Hers will be a Volkswagen Beetle custom-painted in — what else? — Barbie pink.

Margot Robbie stars as the title character in “Barbie.”
Margot Robbie stars as the title character in “Barbie.”

Barbie Movie Party and Toy Drive

What: Fundraiser for the Barbie Dream Gap Project, a global initiative that works with charities to help girls get resources they need to live their dreams.

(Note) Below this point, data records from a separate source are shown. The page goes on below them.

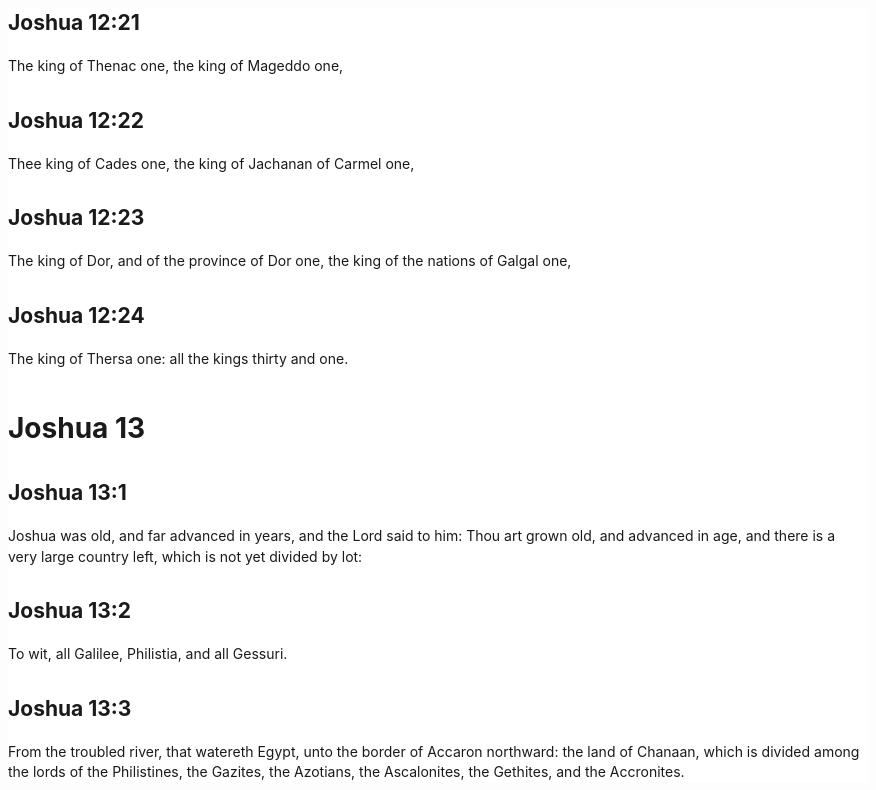 <a id="org7da54b2"></a>

## Joshua 12:21

The king of Thenac one, the king of Mageddo one,


<a id="orga5ba285"></a>

## Joshua 12:22

Thee king of Cades one, the king of Jachanan of Carmel one,


<a id="org1649592"></a>

## Joshua 12:23

The king of Dor, and of the province of Dor one, the king of the nations of Galgal one,


<a id="org1fa7dca"></a>

## Joshua 12:24

The king of Thersa one: all the kings thirty and one. 


<a id="orgfbd4d30"></a>

# Joshua 13


<a id="orgdce1eec"></a>

## Joshua 13:1

Joshua was old, and far advanced in years, and the Lord said to him: Thou art grown old, and advanced in age, and there is a very large country left, which is not yet divided by lot:


<a id="org6c0925b"></a>

## Joshua 13:2

To wit, all Galilee, Philistia, and all Gessuri.


<a id="orgb7d5c19"></a>

## Joshua 13:3

From the troubled river, that watereth Egypt, unto the border of Accaron northward: the land of Chanaan, which is divided among the lords of the Philistines, the Gazites, the Azotians, the Ascalonites, the Gethites, and the Accronites.

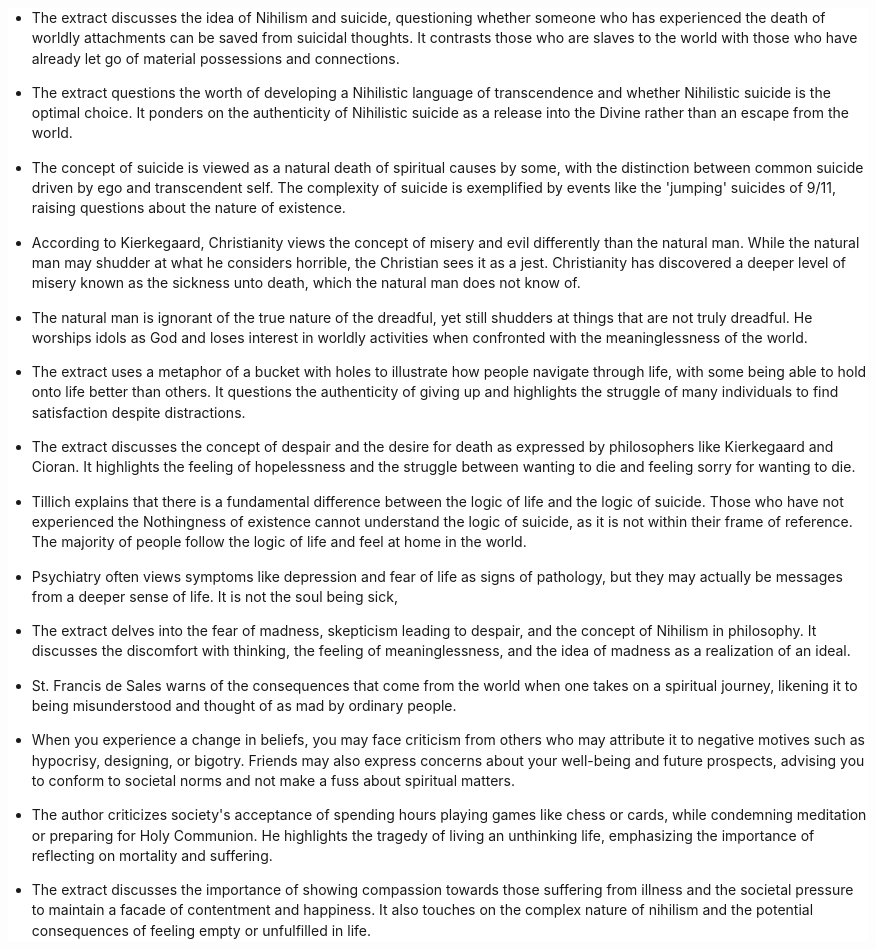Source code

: - The extract discusses the idea of Nihilism and suicide, questioning whether someone who has experienced the death of worldly attachments can be saved from suicidal thoughts. It contrasts those who are slaves to the world with those who have already let go of material possessions and connections.

- The extract questions the worth of developing a Nihilistic language of transcendence and whether Nihilistic suicide is the optimal choice. It ponders on the authenticity of Nihilistic suicide as a release into the Divine rather than an escape from the world.

- The concept of suicide is viewed as a natural death of spiritual causes by some, with the distinction between common suicide driven by ego and transcendent self. The complexity of suicide is exemplified by events like the 'jumping' suicides of 9/11, raising questions about the nature of existence.

- According to Kierkegaard, Christianity views the concept of misery and evil differently than the natural man. While the natural man may shudder at what he considers horrible, the Christian sees it as a jest. Christianity has discovered a deeper level of misery known as the sickness unto death, which the natural man does not know of.

- The natural man is ignorant of the true nature of the dreadful, yet still shudders at things that are not truly dreadful. He worships idols as God and loses interest in worldly activities when confronted with the meaninglessness of the world.

- The extract uses a metaphor of a bucket with holes to illustrate how people navigate through life, with some being able to hold onto life better than others. It questions the authenticity of giving up and highlights the struggle of many individuals to find satisfaction despite distractions.

- The extract discusses the concept of despair and the desire for death as expressed by philosophers like Kierkegaard and Cioran. It highlights the feeling of hopelessness and the struggle between wanting to die and feeling sorry for wanting to die.

- Tillich explains that there is a fundamental difference between the logic of life and the logic of suicide. Those who have not experienced the Nothingness of existence cannot understand the logic of suicide, as it is not within their frame of reference. The majority of people follow the logic of life and feel at home in the world.

- Psychiatry often views symptoms like depression and fear of life as signs of pathology, but they may actually be messages from a deeper sense of life. It is not the soul being sick,

- The extract delves into the fear of madness, skepticism leading to despair, and the concept of Nihilism in philosophy. It discusses the discomfort with thinking, the feeling of meaninglessness, and the idea of madness as a realization of an ideal.

- St. Francis de Sales warns of the consequences that come from the world when one takes on a spiritual journey, likening it to being misunderstood and thought of as mad by ordinary people.

- When you experience a change in beliefs, you may face criticism from others who may attribute it to negative motives such as hypocrisy, designing, or bigotry. Friends may also express concerns about your well-being and future prospects, advising you to conform to societal norms and not make a fuss about spiritual matters.

- The author criticizes society's acceptance of spending hours playing games like chess or cards, while condemning meditation or preparing for Holy Communion. He highlights the tragedy of living an unthinking life, emphasizing the importance of reflecting on mortality and suffering.

- The extract discusses the importance of showing compassion towards those suffering from illness and the societal pressure to maintain a facade of contentment and happiness. It also touches on the complex nature of nihilism and the potential consequences of feeling empty or unfulfilled in life.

Special emphasis this year is on BIPOC (Black, Indigenous, People of Color) girls.

When: 7 p.m. Friday, B&B Theatres, 16301 Midland Drive, Shawnee; 7 p.m. Saturday, B&B Theatres, 3241 S.W. Fascination Drive, Lee’s Summit.

Toy drive: Bring a toy that will be distributed to local children during the holiday season.

Cost: $25, includes movie admission. Tickets at eventbrite.com.